Para autores como Horace McCoy, Jim Thompson, Chester Himes o el inconfundible “hijo de perra” de Dashiell Hammet  (como lo llamaba Ernest Hemingway en sus días de gloria) , que vivieron entre los escombros de las ciudades y tejieron los harapos de la miseria , el hampa, la marginalidad, la locura de los hospitales, el acoso del racismo, el asco de estar vivos, las personas somos como esas ondas que se suceden, unas tras otras, al deslizarse una piedra sobre el sombrero del agua. Al final todo se desvanece y solo quedan, temblando en el aire, la imagen derretida en los ojos y el sonido lejano suspendido en un segundo.

El propio Chester Himes  decía que la frágil dignidad de sus “héroes” , narrados como si lo estuviera dictando un condenado a muerte, poco o nada tenían que ver con el parado que hacía cola, aterido de frío, esperando a recibir una taza de  caldo, o las mujeres que trabajaban en las cadenas de producción de la General Motors, o la desesperación del campesino de Indiana que acariciaba la cabecita de su primogénito, con los pies descalzos y las manos llenas de llagas, esperando a que su dios se dignara a llevárselos con él.

Actividades →
• A. Escribe sin cambios el fragmento del texto extraído que va desde "El propio Chester" hasta "llevárselos con él.", ambos incluidos.
• B. Traduce al inglés esta oración del texto extraído: «Al final todo se desvanece y solo quedan, temblando en el aire, la imagen derretida en los ojos y el sonido lejano suspendido en un segundo.»
• C. Según el texto extraído, ¿en qué empresa trabajaban las mujeres de las cadenas de producción?

Registros →
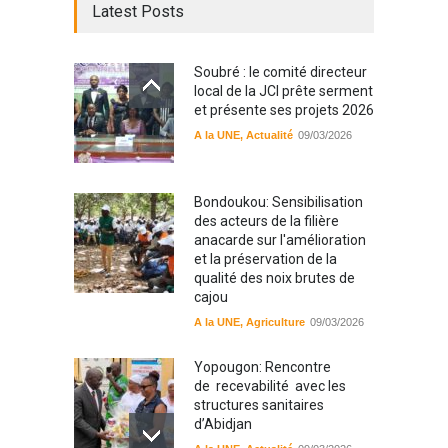
Latest Posts
Soubré : le comité directeur
local de la JCI prête serment
et présente ses projets 2026
A la UNE
,
Actualité
09/03/2026
Bondoukou: Sensibilisation
des acteurs de la filière
anacarde sur l'amélioration
et la préservation de la
qualité des noix brutes de
cajou
A la UNE
,
Agriculture
09/03/2026
Yopougon: Rencontre
de recevabilité avec les
structures sanitaires
d’Abidjan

Respuestas por actividad →
• A.
El propio Chester Himes  decía que la frágil dignidad de sus “héroes” , narrados como si lo estuviera dictando un condenado a muerte, poco o nada tenían que ver con el parado que hacía cola, aterido de frío, esperando a recibir una taza de  caldo, o las mujeres que trabajaban en las cadenas de producción de la General Motors, o la desesperación del campesino de Indiana que acariciaba la cabecita de su primogénito, con los pies descalzos y las manos llenas de llagas, esperando a que su dios se dignara a llevárselos con él.

• B. In the end everything fades away, and all that remains, trembling in the air, is the image melted in the eyes and the distant sound suspended in a second.

• C. En la General Motors.